• [What you have to do]:
Answer these questions using the Jetstream Log text below:
1. Which version of Go has the program been tested with?
2. What is the default SQLite database path?
3. About how much data does the application gather per day by default?

Segment Start: Text block

Jetstream Log
This program subscribes to the atproto jetstream, and logs all events by default. this could be used for a variety of purposes, like training an llm.
Features
- Connects to a Jetstream WebSocket server
- Subscribes to custom event lists and logs them into a database
- Supports SQLite and PostgreSQL databases
- Filters messages based on specified parameters
Requirements
- Go 1.23 (it might work on earlier versions, but I've only tested it with 1.23)
- SQLite or PostgreSQL database
Installation
-
Clone the repository:
git clone https://github.com/LucienV1/jetstream-log.git
cd jetstream-log
-
Install dependencies:
go mod tidy
-
Build the application:
go build -o jetstream-log
Usage
Run the application with the following command:
./jetstream-log -t <database_type> -s <sqlite_db_path> -p <postgres_connection_string> -q <filter_params> -w <wanted_dids> -r <wss_uri>
Command Line Arguments
-t: Database type (sqlite or postgres). Default is sqlite.
-s: SQLite database path. Default is output.sqlite.
-p: PostgreSQL connection string. Default is postgres://postgres:password@localhost:5432/postgres.
-q: Array of strings to filter the messages, by collection. Default is ["app.bsky.*"]. Be sure to use the ["example.example", "example.example2.example"] format.
-w: Array of DIDs to filter the messages. No default, and uses the same format as the above option.
-r: WebSocket URI to connect to. Default is wss://jetstream1.us-east.bsky.network/subscribe.
Examples
./jetstream-log -t sqlite -s output.sqlite -q '["app.bsky.*"]' -r wss://jetstream1.us-east.bsky.network/subscribe
to use defaults, but only log posts, you can use
./jetstream-log -q '["app.bsky.feed.post"]'
Data Storage
By default, the application gathers approximately 7GB of data per day. Ensure you have sufficient storage space and manage your database size accordingly.
Contributing
Contributions are welcome! Please open an issue or submit a pull request for any improvements or bug fixes.
License
This project is licensed under AGPLv3. See the LICENSE file for details.

Segment End: Text block
Segment Start: Given data

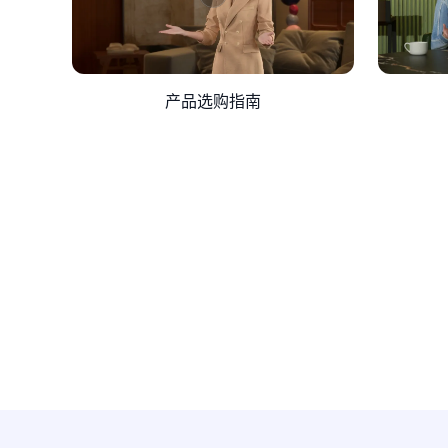
产品选购指南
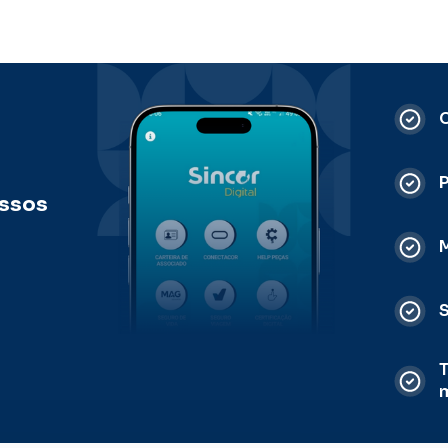
C
ossos
M
S
T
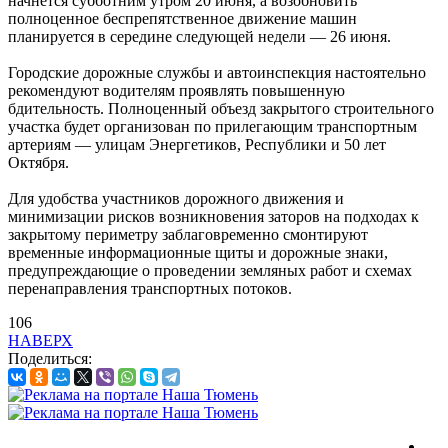
начнется субботним утром 20 июня, а возобновить
полноценное беспрепятственное движение машин
планируется в середине следующей недели — 26 июня.
Городские дорожные службы и автоинспекция настоятельно
рекомендуют водителям проявлять повышенную
бдительность. Полноценный объезд закрытого строительного
участка будет организован по прилегающим транспортным
артериям — улицам Энергетиков, Республики и 50 лет
Октября.
Для удобства участников дорожного движения и
минимизации рисков возникновения заторов на подходах к
закрытому периметру заблаговременно смонтируют
временные информационные щиты и дорожные знаки,
предупреждающие о проведении земляных работ и схемах
перенаправления транспортных потоков.
106
НАВЕРХ
Поделиться:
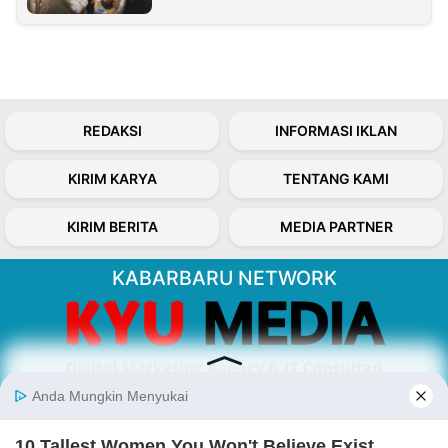
REDAKSI
INFORMASI IKLAN
KIRIM KARYA
TENTANG KAMI
KIRIM BERITA
MEDIA PARTNER
KABARBARU NETWORK
About Our Kabarbaru.co
Kabarbaru.co menyajikan berita aktual dan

Segment End: Given data

• [Task output]:
1. Go 1.23
2. output.sqlite
3. Approximately 7GB